Axis AMC Aims for Fourfold Growth in Alternates to ₹30,000 Crore, Driven by Private Credit and CRE
Axis Asset Management Company (AMC) is setting an ambitious target to grow its “Alternates” portfolio fourfold over the next five years, driven by India’s rapidly expanding affluent base and the increasing demand for sophisticated, specialized investment products.
B Gopkumar, MD & CEO of Axis Mutual Fund, projects that the alternates platform should reach ₹25,000–30,000 crore in assets over the next five years. This represents a massive scale-up from the company’s current ₹17,000 crore managed across Alternative Investment Funds (AIFs), Portfolio Management Services (PMS), private credit, and private equity funds.
Key Growth Drivers
Axis AMC, currently India’s eighth-largest mutual fund house (with an AUM of ₹3.7 lakh crore), is strategically focusing on two high-growth segments within its alternates business:
1. Private Credit Focus
Strategic Priority: Gopkumar emphasized that Private Credit will account for a significant share of this growth, noting the segment has “done very well over the last few years.”
Activity & Strategy: Last year, Axis AMC deployed around ₹900 crore across nine private credit deals and plans to raise ₹2,000 crore more. The focus is on providing structured financing where banks face restrictions, targeting:
Sectors: Manufacturing, Electric Vehicles (EVs), and Renewable Energy.
Yield: The AMC typically targets a high yield of 14–14.5% under its private credit strategy.
2. Commercial Real Estate (CRE)
Axis AMC is actively developing its presence in commercial real estate, which has seen a strong cycle over the past three years.
Flagship Project: The Axis Commercial Real Estate Fund (Axis CRE Fund), a Category II AIF, announced a collaboration with global major Tishman Speyer.
New Development: Their first investment through the AIF is a 4 lakh sq ft Grade-A office project in Chennai’s FinTech City, secured for about ₹280 crore.

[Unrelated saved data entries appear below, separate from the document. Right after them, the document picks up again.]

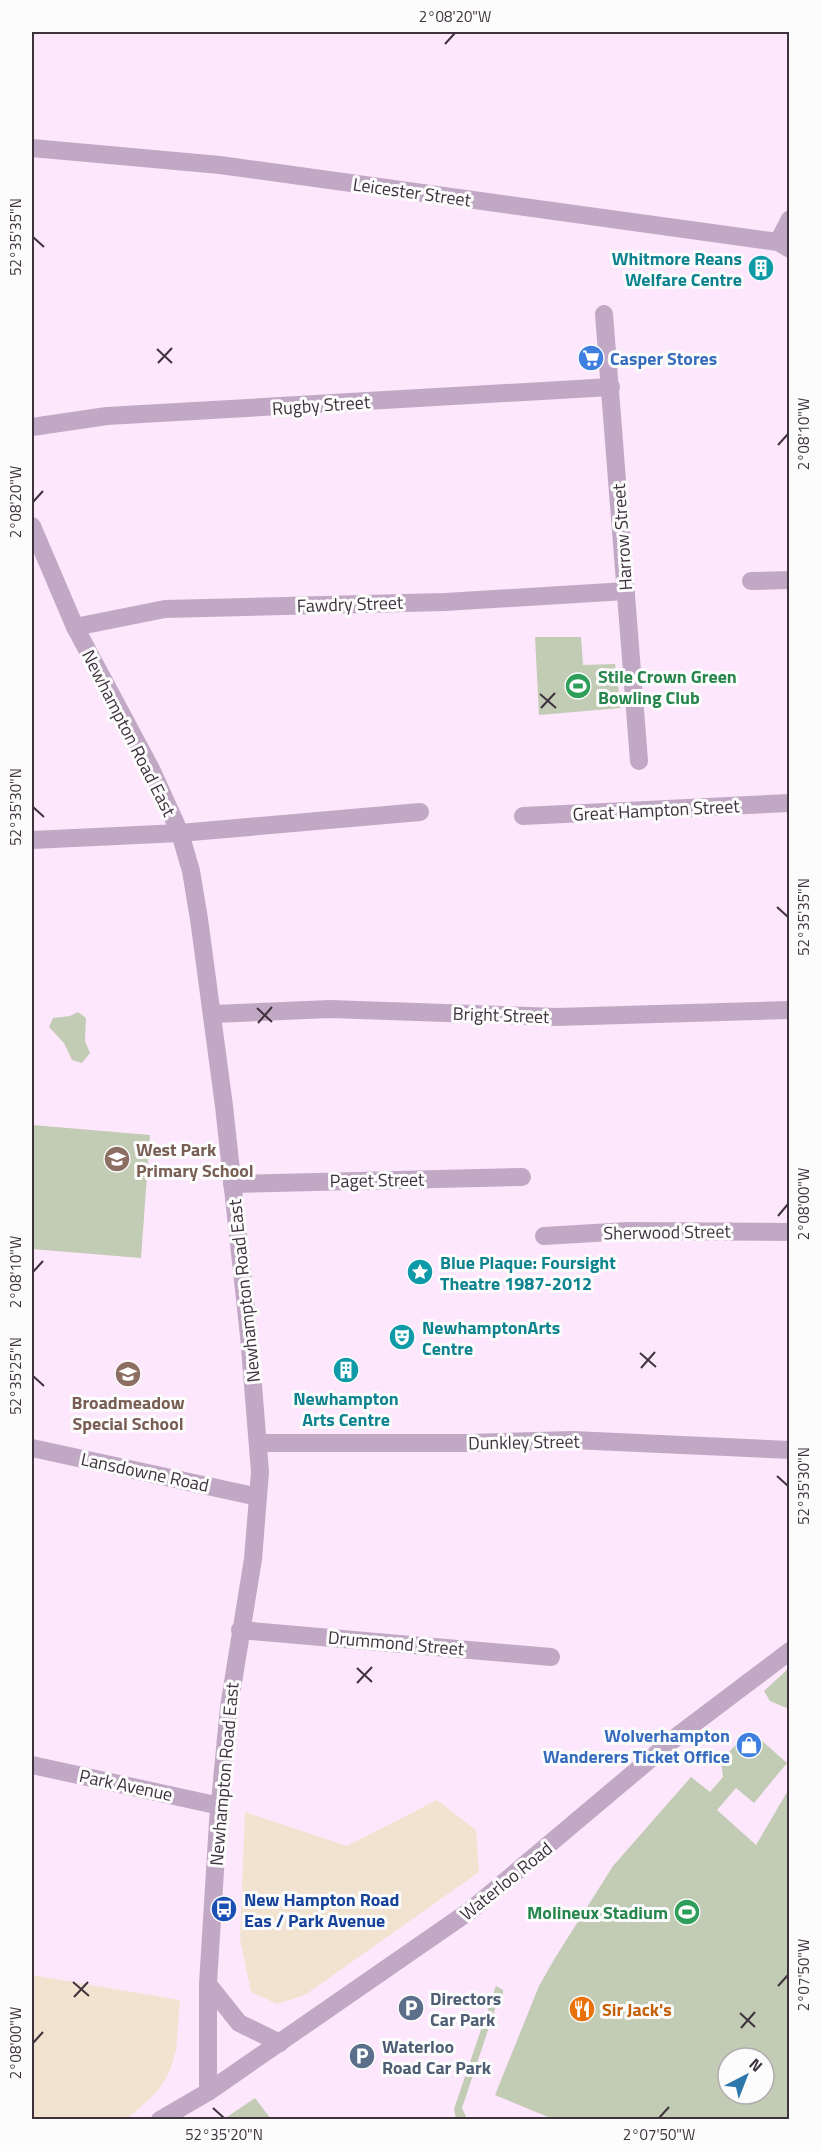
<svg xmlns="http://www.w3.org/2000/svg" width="821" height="2151" viewBox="0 0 821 2151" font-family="'Titillium Web',sans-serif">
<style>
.commercial{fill:#f1e3cf}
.green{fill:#c2cbb4;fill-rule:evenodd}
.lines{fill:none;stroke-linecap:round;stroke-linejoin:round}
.minor{stroke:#c1a9c5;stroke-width:18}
.ticks{fill:none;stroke:#3e333d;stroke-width:2}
.labels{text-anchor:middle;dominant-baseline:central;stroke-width:6;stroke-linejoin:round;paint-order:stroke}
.street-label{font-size:18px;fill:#3e333d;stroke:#fcfcfc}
.culture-label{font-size:18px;font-weight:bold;fill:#0d838f;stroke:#fcfcfc;text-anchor:start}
.shop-label{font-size:18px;font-weight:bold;fill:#366cbe;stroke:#fcfcfc;text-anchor:start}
.leisure-label{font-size:18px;font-weight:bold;fill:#27864d;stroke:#fcfcfc;text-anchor:start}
.education-label{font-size:18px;font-weight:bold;fill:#785e54;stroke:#fcfcfc;text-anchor:start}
.transit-label{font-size:18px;font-weight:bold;fill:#164399;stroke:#fcfcfc;text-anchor:start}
.service-label{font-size:18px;font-weight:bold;fill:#4e5e75;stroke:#fcfcfc;text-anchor:start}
.food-label{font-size:18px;font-weight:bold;fill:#c56008;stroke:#fcfcfc;text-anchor:start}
.neatline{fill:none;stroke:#3e333d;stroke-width:2}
.ticks-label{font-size:15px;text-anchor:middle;fill:#3e333d}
</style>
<rect width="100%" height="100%" fill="#fde7fc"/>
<!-- commercial -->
<g class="commercial">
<polygon points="437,1800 476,1830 479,1872 305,1995 277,2004 251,1992 240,1939 245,1812 347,1846"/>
<polygon points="32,1975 180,2000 176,2051 169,2073 157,2092 127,2119 32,2119"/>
</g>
<!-- green -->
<g class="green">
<polygon points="535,637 581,637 583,665 615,664 621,708 539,715"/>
<polygon points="78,1012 86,1018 85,1041 90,1053 82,1063 72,1060 64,1043 49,1027 53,1018 70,1016"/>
<polygon points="32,1125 150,1135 141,1258 32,1249"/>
<polygon points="789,1668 789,1709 770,1701 764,1691"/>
<path d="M761,1740L787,1763L754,1803L736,1788L717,1810L756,1845L789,1789V2119H553L495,2095L539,1986L555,1958L613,1866L691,1777L710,1792L723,1777L721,1761L738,1742ZM728,2058H764V2094H728Z"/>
<polygon points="496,1986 503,1990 503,1997 497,2003 462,2108 467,2119 456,2119 454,2109"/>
<polygon points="255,2098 271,2119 224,2119"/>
</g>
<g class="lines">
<!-- minor -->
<g class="minor">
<polyline points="32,148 220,165 778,242 790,249"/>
<polyline points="778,242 790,219"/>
<polyline points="604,314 639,761"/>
<polyline points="32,427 107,416 611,387"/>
<polyline points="32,526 75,627 151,769 180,833 191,871 199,919 224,1106 249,1336 260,1472 253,1559 229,1707 218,1822 208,1984 208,2092"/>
<polyline points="751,581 790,580"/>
<polyline points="75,627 165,609 445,602 626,591"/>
<polyline points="523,816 790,803"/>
<polyline points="32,840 180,833 420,812"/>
<polyline points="213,1014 330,1009 557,1017 790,1010"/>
<polyline points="232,1184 522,1177"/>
<polyline points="544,1236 628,1231 790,1232"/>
<polyline points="259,1443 468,1443 573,1440 790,1450"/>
<polyline points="32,1448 258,1497"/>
<polyline points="240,1630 551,1657"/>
<polyline points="32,1765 220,1806"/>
<polyline points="208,1984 239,2023 280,2043"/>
<polyline points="160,2120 208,2092 471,1910 680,1734 790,1651"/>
</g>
</g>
<!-- ticks -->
<path class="ticks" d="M445,44L455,33M33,237L44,247M157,349L172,363M158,363L172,348M778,445L788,434M33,502L43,491M540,694L556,708M541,708L555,693M33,807L44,817M777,907L788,917M257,1008L272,1022M258,1023L272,1007M778,1216L788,1204M33,1272L43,1261M640,1353L656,1367M641,1368L655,1352M33,1376L44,1386M777,1476L788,1486M357,1668L372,1682M357,1683L372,1667M73,1982L89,1996M778,1986L788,1975M74,1997L88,1982M740,2013L755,2027M741,2028L755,2012M33,2043L43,2032M213,2108L224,2118M659,2118L669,2107"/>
<!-- icons -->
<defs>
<symbol id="building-disc" viewBox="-11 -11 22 22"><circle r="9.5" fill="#0f9aa8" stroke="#fcfcfc"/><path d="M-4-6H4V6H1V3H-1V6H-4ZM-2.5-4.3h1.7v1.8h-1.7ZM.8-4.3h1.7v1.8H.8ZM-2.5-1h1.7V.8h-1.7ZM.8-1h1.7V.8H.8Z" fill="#fff"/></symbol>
<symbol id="supermarket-disc" viewBox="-11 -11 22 22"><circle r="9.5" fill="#3f7fe0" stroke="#fcfcfc"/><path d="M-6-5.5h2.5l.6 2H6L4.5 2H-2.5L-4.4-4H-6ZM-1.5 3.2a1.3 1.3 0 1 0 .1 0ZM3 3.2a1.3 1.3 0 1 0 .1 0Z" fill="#fff"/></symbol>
<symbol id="stadium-disc" viewBox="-11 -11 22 22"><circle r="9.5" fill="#2e9e5b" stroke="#fcfcfc"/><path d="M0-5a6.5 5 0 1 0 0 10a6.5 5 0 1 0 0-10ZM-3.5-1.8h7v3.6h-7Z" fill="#fff"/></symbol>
<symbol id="school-disc" viewBox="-11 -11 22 22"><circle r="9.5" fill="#8d6e63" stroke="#fcfcfc"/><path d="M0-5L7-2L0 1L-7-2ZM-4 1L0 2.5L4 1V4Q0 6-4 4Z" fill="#fff"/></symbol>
<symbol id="sight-disc" viewBox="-11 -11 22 22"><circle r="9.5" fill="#0f9aa8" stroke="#fcfcfc"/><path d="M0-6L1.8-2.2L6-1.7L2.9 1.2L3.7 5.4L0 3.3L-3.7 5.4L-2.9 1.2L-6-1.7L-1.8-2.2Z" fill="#fff"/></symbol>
<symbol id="theatre-disc" viewBox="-11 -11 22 22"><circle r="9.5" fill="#0f9aa8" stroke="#fcfcfc"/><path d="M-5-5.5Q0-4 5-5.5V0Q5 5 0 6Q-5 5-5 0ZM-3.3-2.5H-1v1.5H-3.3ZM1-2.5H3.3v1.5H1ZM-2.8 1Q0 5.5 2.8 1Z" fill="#fff"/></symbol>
<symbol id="shop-disc" viewBox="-11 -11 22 22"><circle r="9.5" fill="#3f7fe0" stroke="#fcfcfc"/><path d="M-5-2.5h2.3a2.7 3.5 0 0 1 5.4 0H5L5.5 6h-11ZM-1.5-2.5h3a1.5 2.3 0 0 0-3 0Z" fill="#fff"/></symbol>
<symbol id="bus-disc" viewBox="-11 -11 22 22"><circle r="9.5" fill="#1a4fb4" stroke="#fcfcfc"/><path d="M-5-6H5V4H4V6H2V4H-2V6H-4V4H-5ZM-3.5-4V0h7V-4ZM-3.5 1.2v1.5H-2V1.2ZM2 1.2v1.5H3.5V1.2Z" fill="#fff"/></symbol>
<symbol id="parking-disc" viewBox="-11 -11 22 22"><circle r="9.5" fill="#5c6f8a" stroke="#fcfcfc"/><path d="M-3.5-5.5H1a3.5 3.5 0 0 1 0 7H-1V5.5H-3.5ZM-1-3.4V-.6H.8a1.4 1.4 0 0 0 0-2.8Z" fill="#fff"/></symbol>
<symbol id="restaurant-disc" viewBox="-11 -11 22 22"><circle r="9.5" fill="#e8710a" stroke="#fcfcfc"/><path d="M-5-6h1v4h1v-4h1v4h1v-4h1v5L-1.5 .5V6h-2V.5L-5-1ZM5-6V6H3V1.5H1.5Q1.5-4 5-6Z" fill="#fff"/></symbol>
</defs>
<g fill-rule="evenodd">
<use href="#building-disc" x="746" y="253" width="30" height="30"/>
<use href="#supermarket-disc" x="576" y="343" width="30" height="30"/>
<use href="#stadium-disc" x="563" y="671" width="30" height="30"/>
<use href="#school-disc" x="102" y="1144" width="30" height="30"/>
<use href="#sight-disc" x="405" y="1257" width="30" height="30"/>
<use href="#theatre-disc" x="387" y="1322" width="30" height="30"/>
<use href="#building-disc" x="331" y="1355" width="30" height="30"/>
<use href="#school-disc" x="113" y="1359" width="30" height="30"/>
<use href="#shop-disc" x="734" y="1730" width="30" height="30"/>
<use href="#bus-disc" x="209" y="1894" width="30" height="30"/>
<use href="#stadium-disc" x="672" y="1897" width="30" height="30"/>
<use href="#parking-disc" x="396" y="1993" width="30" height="30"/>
<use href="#restaurant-disc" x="567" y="1994" width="30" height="30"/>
<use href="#parking-disc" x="347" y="2041" width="30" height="30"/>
</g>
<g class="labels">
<!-- street labels -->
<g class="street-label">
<text transform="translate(412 192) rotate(8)">Leicester Street</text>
<text transform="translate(321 405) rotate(-4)">Rugby Street</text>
<text transform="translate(622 537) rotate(-94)">Harrow Street</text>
<text transform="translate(350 604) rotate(-2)">Fawdry Street</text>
<text transform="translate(129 733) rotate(63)">Newhampton Road East</text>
<text transform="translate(656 810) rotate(-3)">Great Hampton Street</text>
<text transform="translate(501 1015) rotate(2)">Bright Street</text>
<text transform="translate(377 1180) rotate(-1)">Paget Street</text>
<text transform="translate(667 1232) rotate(-1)">Sherwood Street</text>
<text transform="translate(244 1291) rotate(-96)">Newhampton Road East</text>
<text transform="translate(524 1442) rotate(-1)">Dunkley Street</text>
<text transform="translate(145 1472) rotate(12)">Lansdowne Road</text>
<text transform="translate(396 1643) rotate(5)">Drummond Street</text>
<text transform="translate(224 1774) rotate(-85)">Newhampton Road East</text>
<text transform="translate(126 1785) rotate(12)">Park Avenue</text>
<text transform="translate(506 1881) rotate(-39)">Waterloo Road</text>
</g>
<!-- culture labels -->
<g class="culture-label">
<text x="742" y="258" text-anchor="end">Whitmore Reans<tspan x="742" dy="21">Welfare Centre</tspan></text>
<text x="440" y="1262">Blue Plaque: Foursight<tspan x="440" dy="21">Theatre 1987-2012</tspan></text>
<text x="422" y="1327">NewhamptonArts<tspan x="422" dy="21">Centre</tspan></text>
<text x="346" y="1398" text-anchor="middle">Newhampton<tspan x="346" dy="21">Arts Centre</tspan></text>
</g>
<!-- shop labels -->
<g class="shop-label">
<text x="610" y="358">Casper Stores</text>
<text x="730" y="1735" text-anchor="end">Wolverhampton<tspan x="730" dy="21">Wanderers Ticket Office</tspan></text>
</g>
<!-- leisure labels -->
<g class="leisure-label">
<text x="598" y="676">Stile Crown Green<tspan x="598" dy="21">Bowling Club</tspan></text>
<text x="668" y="1912" text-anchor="end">Molineux Stadium</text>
</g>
<!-- education labels -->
<g class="education-label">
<text x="136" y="1149">West Park<tspan x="136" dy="21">Primary School</tspan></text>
<text x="128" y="1402" text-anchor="middle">Broadmeadow<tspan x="128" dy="21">Special School</tspan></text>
</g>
<!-- transit labels -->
<g class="transit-label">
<text x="244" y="1899">New Hampton Road<tspan x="244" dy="21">Eas / Park Avenue</tspan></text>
</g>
<!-- service labels -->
<g class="service-label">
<text x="430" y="1998">Directors<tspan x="430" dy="21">Car Park</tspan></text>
<text x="382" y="2046">Waterloo<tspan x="382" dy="21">Road Car Park</tspan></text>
</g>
<!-- food labels -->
<g class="food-label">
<text x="602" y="2009">Sir Jack's</text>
</g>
</g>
<!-- border -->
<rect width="821" height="2151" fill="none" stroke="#fcfcfc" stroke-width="66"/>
<!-- north arrow -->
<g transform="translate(746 2076) rotate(42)"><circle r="28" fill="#fcfcfc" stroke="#b0acb0" stroke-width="1.5"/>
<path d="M0-4.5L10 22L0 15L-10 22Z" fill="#2e77ab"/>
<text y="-9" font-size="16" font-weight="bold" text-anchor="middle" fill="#3e333d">N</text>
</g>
<rect x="33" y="33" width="755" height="2085" class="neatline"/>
<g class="ticks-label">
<text x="455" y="22">2°08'20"W</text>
<text transform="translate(16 237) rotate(-90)" y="5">52°35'35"N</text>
<text transform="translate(804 434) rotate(-90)" y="5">2°08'10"W</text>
<text transform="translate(16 502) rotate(-90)" y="5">2°08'20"W</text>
<text transform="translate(16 807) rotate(-90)" y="5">52°35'30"N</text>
<text transform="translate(804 917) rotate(-90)" y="5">52°35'35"N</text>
<text transform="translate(804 1204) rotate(-90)" y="5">2°08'00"W</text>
<text transform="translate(16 1272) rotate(-90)" y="5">2°08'10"W</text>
<text transform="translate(16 1376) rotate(-90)" y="5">52°35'25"N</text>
<text transform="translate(804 1486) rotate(-90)" y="5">52°35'30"N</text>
<text transform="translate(804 1975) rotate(-90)" y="5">2°07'50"W</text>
<text transform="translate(16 2043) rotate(-90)" y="5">2°08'00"W</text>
<text x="224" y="2140">52°35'20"N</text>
<text x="659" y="2140">2°07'50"W</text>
</g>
</svg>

Returns & Exit: A well-run commercial property is expected to generate a high 22–23% Internal Rate of Return (IRR). The fund follows a 5+2 structure, exploring exit opportunities through large pension funds or REITs within seven years.
Tapping the HNI and Family Office Base
The explosive growth in alternates is inextricably linked to India’s burgeoning affluent investor base.
HNIs & Family Offices: Private credit and commercial real estate have emerged as key investment avenues for HNIs, Ultra-HNIs, and family offices both domestically and overseas.
Market Potential: Gopkumar noted that Axis AMC covers almost 380 family offices. Given that India has over 1,000 family offices, with at least 600 having a net worth of over ₹1,000 crore, this segment represents a large and growing pool of capital driving commercial real estate investments.
Update on Private Equity
Under its private equity arm, Axis AMC has invested ₹1,500 crore in growth-stage startups (e.g., Lenskart, Ola, NSE) and is set to close its fourth PE fund of ₹1,000 crore in December.